Warum sich Gedanken machen um schlechte Zäune und eine unbeaufsichtige, ungeschützte läufige Hündin... wenn es soweit ist, schafft man die Welpen ins Tierheim, die kümmern sich doch!

Vermittlungen sind ein Tropfen ins Meer

Es gibt sie, die lokalen Vermittlungen, auch wenn sie nicht reichen und viele Tierheime diesbezüglich das Hilfsangebot ausländischer Tierschutzorganisationen dankend in Anspruch nehmen. Die Vermittlungskriterien vor Ort sind blande, keine Vorkontrollen, Interessent kommt ins Tierheim, defilliert vor den Zwingern, tippt mit dem Finger in Richtung des gewählten Hundes, ein paar Fragen, ein Vermittlungsprotokoll mit Personalien und einigen Absprachen über die Haltung, die allzu oft nicht eingehalten werden, keine Rechtsgrundlage... das Tierheimpersonal ist kein Personal, es sind unbezahlte Freiwillige, viel zu wenige, woher Sachkenntnis, einzig ihr Herz, ihre Liebe für die Tiere lässt sie diese schwierige Arbeit tun.

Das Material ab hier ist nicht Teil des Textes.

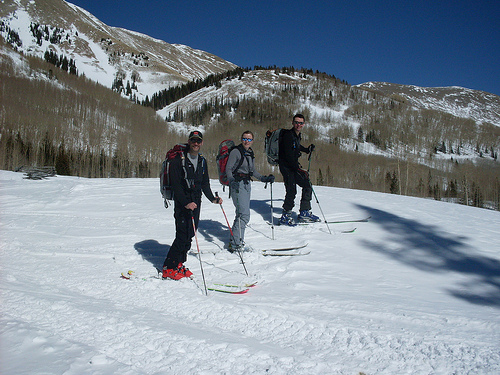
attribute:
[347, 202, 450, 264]
shadow —  tree 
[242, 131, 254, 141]
lens —  blue 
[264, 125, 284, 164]
pack —  grey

  Die graue Schnauze täuscht, Fanta ist erst 5 aber davon 4 Jahre im TH Trnava...
Vermittlungspartnerschaften mit Tieschutzvereinen und Tierheimen in Deutschland und Österreich schaffen eine gewisse Entlastung. Die Vorbereitung der Hunde für eine Vermittlung ins Ausland (Kastration, Chip, EU Pass) kosten Zeit und Geld (durch die Vermittlungsgebühr beglichen). Meine Kolleginnen in den Tierheimen, die ich betreue, sind glücklich über jedes Tier, das die Chance auf das Zuhause draussen bekommen. Wir danken allen Kollegen/-innen, die sich die Mühe machen, neben Job, Haushalt und Familie, unsere Hunde zu inserieren, Interessenten auf Herz und Niere prüfen, unsere Hunde in Pflege nehmen, Vor- und Nachkontrollen machen, Hunde fahren, abholen, hinbringen... eine Heidenarbeit, ich weiss es – der Tierschutzbazillus ist international verbreitet, ist unser Bindeglied...

Aber auch das ist nur eine symptomatische, nur eine Teillösung des grundlegenden Problems in diesem Land.

Reduktion der Überpopulation muss einzig das Ziel sein.

Spricht man die Gemeinden, die Politiker an, fördert Geld für Kastrationen, oder steuerliche Erleichterungen für Halter von kastrierten Hunden, verlangt gar Kastrationsprogramme... ist die Antwort stereotyp: schafft sie in die Quarantänestationen, wenn sich kein neuer Halter findet, tötet sie im Einklang mit dem § 21, Abs. 4f des Tierschutzgesetztes (Ein Tier, dem kein Ersatzplatz gefunden werden kann, darf (human) getötet werden)

Die Tierheime werden bald bersten, die Kraft ihrer idealistischen Betreiber nachlassen, das Geld zuneige gehen... die Zeit einer vermehrten Tötung unserer Hausfreunde naht – in einem Land mitten im Herzen von Europa!